Принято за правило во всех краях земли, что любое учение, и религия в том отнюдь не исключение, происхождение свое ведет как бы свыше, и уж по всякому - извне человеческого бытия, отчего авторитет излагаемой мудрости должен превышать всякое любое суждение, иначе говоря - так называемое слово божие или поучения наставника-гуру есть единственное и высочайшее наставление к действию, и если воспреемник не согласен с ним или хотя бы просто повергает сомнению пусть даже в самой малости его, как объявляют его злейшим врагом всему мирозданию, отчего почасту и уничтожают или же содержат в унижении в узилище, дабы он горестным примером своим запугивал всех прочих адептов. Ни одно из учений названных не допустит никакой полемики с его содержанием, предпочитая не убеждать сомневающихся верующих в собственной истинности, а принуждать и заставить их следовать ему, отчего заключаю я, что в самом ядре учений такого рода есть изъян в виде некоей несообразности и логической нелепицы, или, как я называю сие - философической червоточины, поелику каждое учение провозглашает обладание универсальной истиной, что невозможно по определению, ибо конечному в объеме своем сосуду - Корану ли, торе ли, библии ли или иному всякому, не вместить бесконечности мира сего и мировоззрения на бесконечность.
Таким вот манером рассуждая, я пребывал в поисках того пути, который мог совместить в гармонии пытливость моего ума и скепсис моего характера, и я, отказавшись в конце концов от соблазнов жизни моей, о которых еще скажу, ушел в странствие и последовательно перемещался из одной общины в другую, в каждой из которых вступая в почтительные беседы с мудрецами того народа. И странствие мое все длилось и длилось, а я никак не находил равновесия между тем, что наблюдаю, с тем, как это мне могут самые мудрейшие личности объяснить и разъять на составные части. Опасаясь за собственное благополучие и сохранность жизни самой, я не старался опровергнуть в разговоре с мудрецами никаких вещей, произносимых их сладостными устами, ибо нет ничего более свирепого на земле, чем уличенный в заблуждении и прилыгании жрец, может, лишь дикая тигрица, детенышей оберегая, сравнится с ним, но и она уступит ему в мстительности и злопамятстве, присущей исключительно человеческому коварству, а животное, даже и в неимоверной жестокости своей, искренне и наивно, а оттого - безгрешно.
И я ушел в путь один и по обету, и путешествовал в пределы аравийские до самого Рога и в пределы иудейские от моря Мертвого до Ершалаима, и в страну Цибет, мудрецы которой знают тайны тайн и секреты секретов, и побывал в Хинде и в Синде, и вошел в славный Константинополь-град, где сияние золота затмевало голос души моей по временам, и вкушал сладость сомнения, беседуя с ханьскими мудрецами, и окончил странствия свои благодарением Аматэрасу у пределов земли, и теперь, держа обратный путь, мню, будто нечто постиг, ощущая же в себе поразительное неудовлетворение.
И я искал себе наставников, и по счастию находил их во множестве, ведь благочестивый ребе Нахман, один из них, учил меня:
- "И поскольку мы так удручающе больны недугами души нашей, потому должен праведник - искусный целитель - вылить на нас драгоценные и чудодейственные снадобья.

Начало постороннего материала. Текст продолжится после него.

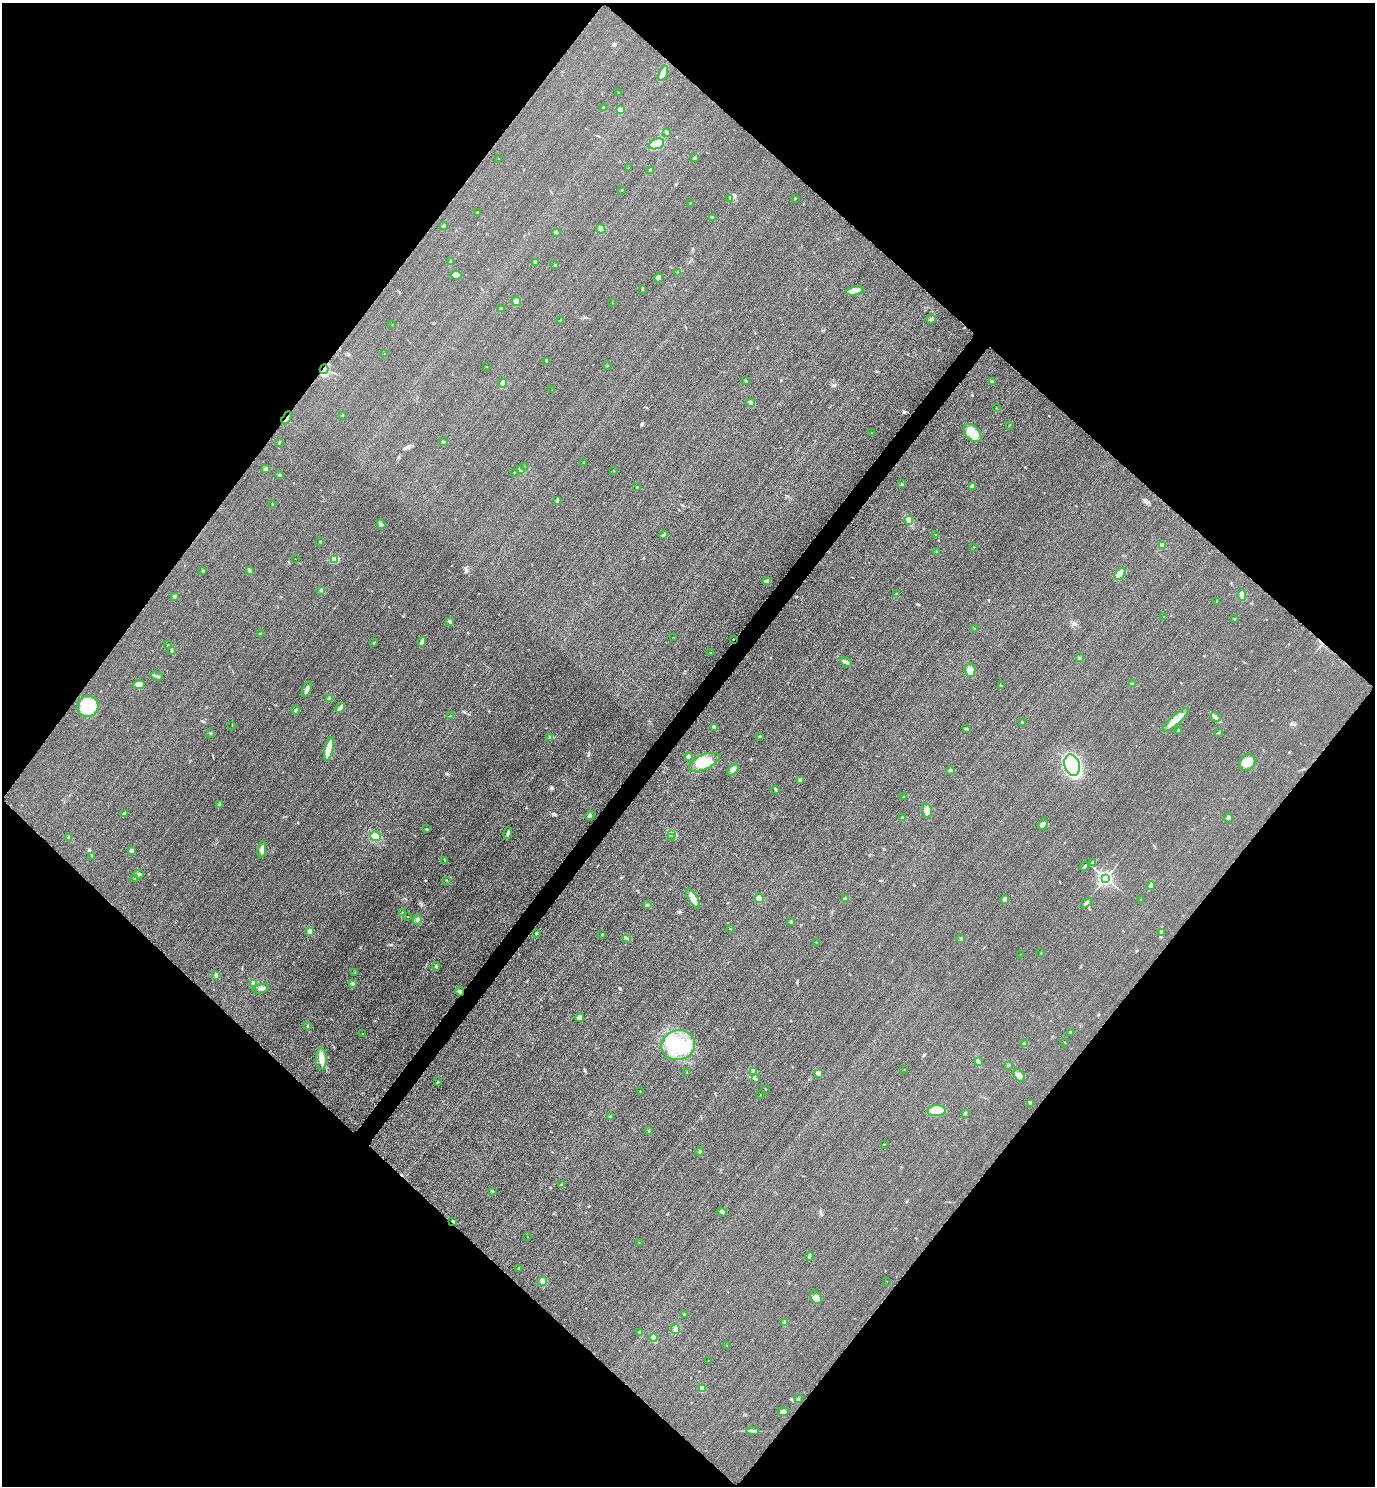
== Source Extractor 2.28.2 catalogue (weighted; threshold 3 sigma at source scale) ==
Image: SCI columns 325-5814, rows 30-5965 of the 5996 x 5993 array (HDU 1 of 3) = the unmasked area's bounding box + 8 px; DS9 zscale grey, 4 x 4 block average (1 PNG px = mean of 4 x 4 image px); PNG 1377 x 1488 px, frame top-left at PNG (2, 3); each listed source drawn as its Kron ellipse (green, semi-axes under 4 px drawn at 4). Shown black and unused: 51% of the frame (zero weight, under 3 of 4 exposures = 3% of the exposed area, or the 3 px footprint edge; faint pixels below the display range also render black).
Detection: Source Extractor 2.28.2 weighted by HDU 2 'WHT'. Background 0.0511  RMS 0.017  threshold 0.0753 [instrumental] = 3 sigma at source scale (4.5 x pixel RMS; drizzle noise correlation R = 1.50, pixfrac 1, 0.05/0.05 arcsec/px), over >= 5 px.
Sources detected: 243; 1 inside a brighter object's white glare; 2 cosmic-ray / hot-pixel residue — neither listed nor drawn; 6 coinciding with a brighter row at this scale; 5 inside a brighter listed object's ellipse — not listed separately; the other 229 listed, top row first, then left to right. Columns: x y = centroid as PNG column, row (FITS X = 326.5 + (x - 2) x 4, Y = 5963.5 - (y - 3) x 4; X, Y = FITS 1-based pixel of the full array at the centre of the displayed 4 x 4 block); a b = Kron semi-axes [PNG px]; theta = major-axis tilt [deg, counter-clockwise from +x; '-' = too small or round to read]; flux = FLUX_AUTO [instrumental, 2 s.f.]
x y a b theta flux
663 73 8 3 66 43
619 93 2 2 - 3.5
603 108 2 2 - 51
620 110 3 3 - 53
667 133 3 2 - 7.3
657 144 8 5 21 71
695 158 2 2 - 13
498 159 2 2 - 4.7
628 168 2 2 - 4.1
651 170 4 2 - 11
622 190 2 2 - 3.8
730 198 3 2 - 4.2
795 198 2 2 - 4.6
690 203 2 2 - 2.5
477 212 2 2 - 6.4
713 217 3 2 - 12
443 226 2 2 - 39
601 229 5 3 - 38
556 233 3 2 - 7.5
451 262 3 2 - 20
536 262 4 3 - 22
555 265 3 2 - 7.5
678 272 2 2 - 5.4
456 275 5 4 - 50
659 278 5 4 - 24
642 289 3 2 - 6.4
855 291 9 4 13 110
516 301 5 4 - 51
612 302 2 2 - 1.8
501 309 3 2 - 9.8
931 319 5 3 - 27
561 320 3 2 - 13
392 325 2 2 - 2.1
384 354 2 2 - 4.5
546 361 4 2 - 8.6
486 366 2 2 - 3.1
607 366 2 2 - 3.6
324 369 5 3 - 86
745 381 2 2 - 3.6
992 382 2 2 - 8.2
503 383 4 3 - 41
552 390 2 2 - 3.2
750 403 4 2 - 15
996 408 2 2 - 3.8
342 415 2 2 - 6.3
287 418 7 2 62 29
1009 426 2 2 - 2.7
871 433 2 2 - 2.2
973 433 10 7 -49 120
443 441 3 2 - 10
279 442 2 2 - 6.3
583 462 2 2 - 3.1
524 466 2 2 - 3.1
266 469 2 2 - 5
521 470 3 3 - 40
614 471 2 2 - 2.8
514 472 2 2 - 6.5
280 475 3 2 - 8.6
902 484 3 2 - 8.7
973 486 3 2 - 12
637 487 2 2 - 3.6
557 501 3 2 - 12
272 505 2 2 - 5
909 520 4 4 - 29
381 524 5 3 - 21
663 535 4 2 - 45
936 535 2 2 - 5.5
320 542 2 2 - 2.6
1162 545 2 2 - 230
974 547 2 2 - 4.1
936 552 2 2 - 3.6
295 559 2 2 - 3.1
334 559 4 3 - 79
203 570 2 2 - 11
249 570 3 2 - 14
1120 574 7 4 49 130
767 581 3 2 - 44
321 590 2 2 - 86
897 594 2 2 - 5.6
1242 595 5 3 - 27
174 596 3 2 - 11
1217 601 2 2 - 4
1163 617 2 2 - 6.1
1234 619 2 2 - 5.8
450 622 4 3 - 17
974 628 2 2 - 4.2
261 633 3 2 - 7.2
674 637 2 2 - 2.4
733 639 2 2 - 21
422 642 5 2 - 58
373 643 3 2 - 5.7
167 645 2 2 - 2.3
171 651 3 2 - 11
710 653 2 2 - 7.5
1079 658 3 2 - 17
846 662 6 3 -35 28
970 670 6 5 - 60
157 676 6 2 -17 18
139 684 6 3 3 30
1132 684 2 2 - 74
1001 686 2 2 - 10
307 689 8 3 69 32
329 698 3 2 - 20
88 706 10 10 - 310
340 708 5 3 - 29
296 710 4 2 - 13
451 716 2 2 - 6.7
1215 717 5 3 - 27
1176 720 17 5 42 150
1022 722 2 2 - 21
232 725 2 2 - 2.6
714 728 2 2 - 45
966 729 3 2 - 8.7
1178 730 3 2 - 7
210 733 3 2 - 7.8
1218 733 3 2 - 5.3
760 736 3 2 - 8.5
550 738 3 2 - 11
329 749 12 4 77 170
688 756 2 2 - 41
704 762 16 7 24 170
1247 762 9 7 51 100
1072 765 11 7 -73 860
733 770 7 4 48 46
950 770 3 2 - 11
800 780 4 2 - 27
776 789 3 2 - 20
904 797 3 2 - 13
220 805 3 3 - 13
927 810 7 4 -77 45
125 814 4 3 - 14
590 816 5 3 - 21
903 818 3 2 - 8.1
1229 818 4 2 - 15
1043 824 6 4 69 32
426 829 2 2 - 6.6
508 833 6 3 80 23
671 834 2 2 - 12
375 836 5 4 - 120
671 837 2 2 - 3.9
69 838 3 3 - 24
262 849 8 4 82 41
132 851 2 2 - 130
92 856 2 2 - 3.4
445 861 3 2 - 5.3
1093 862 2 2 - 6.5
1084 866 5 2 - 16
139 874 5 3 - 23
135 878 3 2 - 12
1106 878 2 2 - 3300
446 880 2 2 - 4.8
1151 885 4 2 - 23
693 898 11 4 -60 74
759 898 5 4 - 36
845 899 4 2 - 14
1005 899 4 3 - 38
1141 899 2 2 - 2.8
1086 903 6 2 38 21
647 905 3 3 - 17
402 913 2 2 - 4.3
407 916 2 2 - 4.2
417 919 5 4 - 30
791 922 3 2 - 10
731 929 2 2 - 4.2
310 931 3 3 - 32
1161 933 3 2 - 13
536 934 2 2 - 9.9
602 934 2 2 - 4.7
627 938 4 2 - 8.9
960 938 2 2 - 5.8
816 942 3 2 - 3.5
1041 953 2 2 - 2.8
1021 954 2 2 - 2.3
436 967 4 2 - 15
355 972 2 2 - 3
216 975 4 4 - 19
254 983 2 2 - 280
352 983 2 2 - 5.5
261 989 8 3 17 30
460 991 4 3 - 18
580 1018 4 4 - 57
307 1026 3 2 - 4.6
1071 1032 2 2 - 10
363 1034 2 2 - 4.2
1065 1042 2 2 - 3.4
1024 1044 3 2 - 16
678 1045 17 15 11 370
321 1059 11 5 90 75
978 1061 3 2 - 5.3
1009 1065 2 2 - 4.1
904 1069 2 2 - 3
687 1072 2 2 - 4.8
753 1072 3 2 - 14
818 1073 2 2 - 5.4
1019 1075 7 4 -54 45
756 1079 3 2 - 6.8
438 1082 2 2 - 3.6
765 1089 2 2 - 3.4
640 1091 2 2 - 11
760 1095 2 2 - 5.3
1030 1104 4 3 - 16
937 1111 9 5 3 250
965 1113 2 2 - 19
611 1116 2 2 - 9.4
649 1131 2 2 - 4.7
884 1144 2 2 - 6.4
700 1152 4 2 - 15
561 1185 2 2 - 7.8
492 1191 3 2 - 5.5
722 1212 5 2 - 18
453 1221 2 2 - 18
528 1237 2 2 - 2.2
639 1242 2 2 - 9.5
809 1256 4 2 - 14
519 1268 3 2 - 7.6
543 1281 4 4 - 60
887 1281 2 2 - 2
816 1297 7 5 -59 51
684 1314 3 2 - 7
785 1323 3 3 - 25
675 1329 5 3 - 22
640 1333 3 2 - 13
654 1338 4 3 - 22
727 1346 2 2 - 7.4
708 1361 2 2 - 2.1
702 1388 4 3 - 88
798 1399 3 2 - 9.7
783 1412 5 3 - 32
753 1431 6 3 -2 26
Overlapping masked pixels (flux is a lower limit): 4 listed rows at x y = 324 369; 287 418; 733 639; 453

И несмотря на то, что как будто бы все идет в потери, все-таки аромат остается, и за множеством дней, может, удостоимся мы поймать хоть какую-то каплю драгоценную устами нашими, нутром нашим, и тогда есть надежда удостоиться исцеления полного, духовного и телесного".
И от каждого учителя старался я восприять самое ценное, что только мог - истину, и его способ постижения ее, и почему то, что учитель знал, он почитал за истинное, и иногда мне открывалось убеждение его, а иной раз я усматривал в речах его отсутствие даже и формальной логики и наличие противоречий, но не смел его в том уличать, а смиренно просил дозволения покинуть его ради продолжения странствия.